Thorneycroft's political skills had been formed in the pre-television era. But it was Thorneycroft who employed Saatchi and Saatchi in the conduct of a general election campaign in 1979 which was revolutionary in method and powerfully effective. He had presided over long and thorough preparations. During the campaign itself he remained in Central Office with his 'war board' on the wall, driving, restraining, integrating and steering the campaign.

After the 1979 election Thorneycroft was exhausted. He stayed on as Party Chairman, but it was a mistake to do so.
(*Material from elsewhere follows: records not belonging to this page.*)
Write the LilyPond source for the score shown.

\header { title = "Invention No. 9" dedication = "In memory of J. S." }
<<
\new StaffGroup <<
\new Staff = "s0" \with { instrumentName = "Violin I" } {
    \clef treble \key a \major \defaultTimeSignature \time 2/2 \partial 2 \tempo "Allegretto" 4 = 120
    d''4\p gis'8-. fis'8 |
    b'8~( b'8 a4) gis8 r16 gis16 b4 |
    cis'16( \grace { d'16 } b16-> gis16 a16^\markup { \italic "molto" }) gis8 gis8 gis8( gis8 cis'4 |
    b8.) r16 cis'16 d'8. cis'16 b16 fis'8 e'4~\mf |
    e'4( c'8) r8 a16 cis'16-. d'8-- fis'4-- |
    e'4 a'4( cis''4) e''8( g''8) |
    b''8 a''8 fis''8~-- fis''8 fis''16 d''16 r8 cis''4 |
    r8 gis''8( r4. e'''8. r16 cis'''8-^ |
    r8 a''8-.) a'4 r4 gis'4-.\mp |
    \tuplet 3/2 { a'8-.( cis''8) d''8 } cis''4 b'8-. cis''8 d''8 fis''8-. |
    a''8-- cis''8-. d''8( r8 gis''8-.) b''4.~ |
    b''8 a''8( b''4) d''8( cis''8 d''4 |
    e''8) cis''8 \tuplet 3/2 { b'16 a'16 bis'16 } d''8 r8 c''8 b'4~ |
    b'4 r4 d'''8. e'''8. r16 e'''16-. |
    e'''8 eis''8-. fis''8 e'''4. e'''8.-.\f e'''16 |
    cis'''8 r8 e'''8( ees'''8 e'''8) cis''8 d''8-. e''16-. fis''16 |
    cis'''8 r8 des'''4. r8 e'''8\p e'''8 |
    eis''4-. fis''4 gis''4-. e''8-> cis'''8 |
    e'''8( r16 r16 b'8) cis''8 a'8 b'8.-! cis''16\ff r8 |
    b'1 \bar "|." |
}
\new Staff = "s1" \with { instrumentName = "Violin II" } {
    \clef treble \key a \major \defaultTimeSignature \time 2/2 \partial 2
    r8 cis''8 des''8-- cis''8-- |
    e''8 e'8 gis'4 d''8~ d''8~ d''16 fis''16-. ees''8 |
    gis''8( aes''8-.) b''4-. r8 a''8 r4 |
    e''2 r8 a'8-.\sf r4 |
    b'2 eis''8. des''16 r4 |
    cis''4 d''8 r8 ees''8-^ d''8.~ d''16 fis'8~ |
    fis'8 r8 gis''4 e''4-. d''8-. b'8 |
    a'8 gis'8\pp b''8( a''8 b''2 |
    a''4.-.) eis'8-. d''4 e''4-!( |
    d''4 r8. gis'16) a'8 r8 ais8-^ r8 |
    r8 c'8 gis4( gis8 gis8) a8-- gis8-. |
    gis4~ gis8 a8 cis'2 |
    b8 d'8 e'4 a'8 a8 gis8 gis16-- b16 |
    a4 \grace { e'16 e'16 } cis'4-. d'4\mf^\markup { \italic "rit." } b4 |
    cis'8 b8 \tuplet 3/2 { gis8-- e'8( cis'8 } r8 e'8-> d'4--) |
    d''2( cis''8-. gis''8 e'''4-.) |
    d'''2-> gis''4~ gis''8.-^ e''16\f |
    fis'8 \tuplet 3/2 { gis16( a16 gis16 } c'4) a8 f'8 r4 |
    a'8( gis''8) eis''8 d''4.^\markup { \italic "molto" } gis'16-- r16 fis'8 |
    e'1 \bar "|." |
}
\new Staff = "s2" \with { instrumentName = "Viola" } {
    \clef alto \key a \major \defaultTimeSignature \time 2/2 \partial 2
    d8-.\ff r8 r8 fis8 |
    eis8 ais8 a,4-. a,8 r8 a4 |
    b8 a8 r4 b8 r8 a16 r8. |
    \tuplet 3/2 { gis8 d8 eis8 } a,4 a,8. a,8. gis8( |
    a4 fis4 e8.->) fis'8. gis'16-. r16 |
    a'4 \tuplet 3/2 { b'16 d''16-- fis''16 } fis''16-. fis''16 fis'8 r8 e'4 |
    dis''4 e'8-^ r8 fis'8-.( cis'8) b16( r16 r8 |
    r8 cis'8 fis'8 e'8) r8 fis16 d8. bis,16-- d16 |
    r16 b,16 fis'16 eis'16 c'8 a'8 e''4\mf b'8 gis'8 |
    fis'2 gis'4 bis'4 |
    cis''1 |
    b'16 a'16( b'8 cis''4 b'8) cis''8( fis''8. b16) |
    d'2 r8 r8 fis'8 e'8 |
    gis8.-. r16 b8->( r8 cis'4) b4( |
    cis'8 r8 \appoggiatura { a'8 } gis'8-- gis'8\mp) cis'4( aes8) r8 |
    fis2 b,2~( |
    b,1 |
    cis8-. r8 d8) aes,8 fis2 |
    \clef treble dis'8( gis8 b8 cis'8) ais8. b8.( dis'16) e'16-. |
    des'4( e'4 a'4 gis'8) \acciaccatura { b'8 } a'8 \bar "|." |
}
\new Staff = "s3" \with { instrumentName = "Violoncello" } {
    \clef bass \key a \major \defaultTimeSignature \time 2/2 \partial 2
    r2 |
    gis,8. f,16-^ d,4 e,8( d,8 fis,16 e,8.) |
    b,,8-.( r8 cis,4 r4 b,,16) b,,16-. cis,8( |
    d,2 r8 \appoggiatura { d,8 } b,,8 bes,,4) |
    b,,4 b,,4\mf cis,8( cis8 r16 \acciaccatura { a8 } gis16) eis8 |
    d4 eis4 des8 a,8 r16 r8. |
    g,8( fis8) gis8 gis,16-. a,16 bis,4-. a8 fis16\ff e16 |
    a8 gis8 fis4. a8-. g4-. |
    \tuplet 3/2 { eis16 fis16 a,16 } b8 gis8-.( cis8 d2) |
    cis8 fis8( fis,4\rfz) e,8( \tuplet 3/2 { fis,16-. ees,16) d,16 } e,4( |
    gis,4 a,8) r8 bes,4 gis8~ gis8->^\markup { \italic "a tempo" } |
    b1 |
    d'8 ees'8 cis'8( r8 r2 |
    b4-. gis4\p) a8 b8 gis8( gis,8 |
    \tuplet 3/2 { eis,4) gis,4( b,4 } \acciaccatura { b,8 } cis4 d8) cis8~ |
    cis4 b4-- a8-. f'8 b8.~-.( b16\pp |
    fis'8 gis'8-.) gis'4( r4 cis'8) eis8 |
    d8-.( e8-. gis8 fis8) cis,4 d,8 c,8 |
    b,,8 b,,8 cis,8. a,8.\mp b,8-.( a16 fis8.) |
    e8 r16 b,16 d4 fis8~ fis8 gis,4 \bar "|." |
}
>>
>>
His grip on affairs at Central Office was not the same, and his decision to retain his business interests, which precluded him from being in the Cabinet, placed him at a disadvantage politically. An injudicious press conference led to the end of his chairmanship in 1981.

In the years that followed Thorneycroft maintained his business interests. But his great satisfaction was his painting. This man whom Macmillan had described in his diary as 'rough and uncultured' was a member of the Royal Society of British Artists and an Honorary Member of the Royal Watercolour Society. He exhibited at the Royal Academy and held one-man exhibitions at the Cafe Royal, the Mall Galleries and the Cadogan Gallery. In 1985 he published The Amateur: a companion to watercolour. At the outset of the book he wrote, 'This book is not primarily about how to paint. It is about how to enjoy painting.'

Peter Thorneycroft had a prodigious gift for enjoying life. His first subject of conversation in the office was likely to be how his fish recipe had turned out the previous evening, and his first phone call might be to Monsieur Mosimann at the Dorchester to discuss a refinement of the sauce. When he had had enough of the office in the afternoon he would simply depart with his paints to the grounds of Chiswick House. To ease the discomfort of his back he used to sign his letters standing up at a specially constructed desk. But his zest and his capacity to absorb information through listening, to address himself quickly to the heart of issues and to pace himself enabled him to handle large quantities of work in diverse fields. His capacity to take decisions quickly and not to worry about them afterwards enabled him to carry a weight of responsibility without strain. He always saw the humorous side of things, laughing and making others laugh. There was no malice in his gossip nor was he capable of hatred.

He described himself in an interview with the Guardian in 1985 - the Manchester Guardian as he persisted in calling it - as 'one of the most contented men you could imagine'. If he described himself as an amateur painter, he was a master of living, and a master with a wonderfully light touch.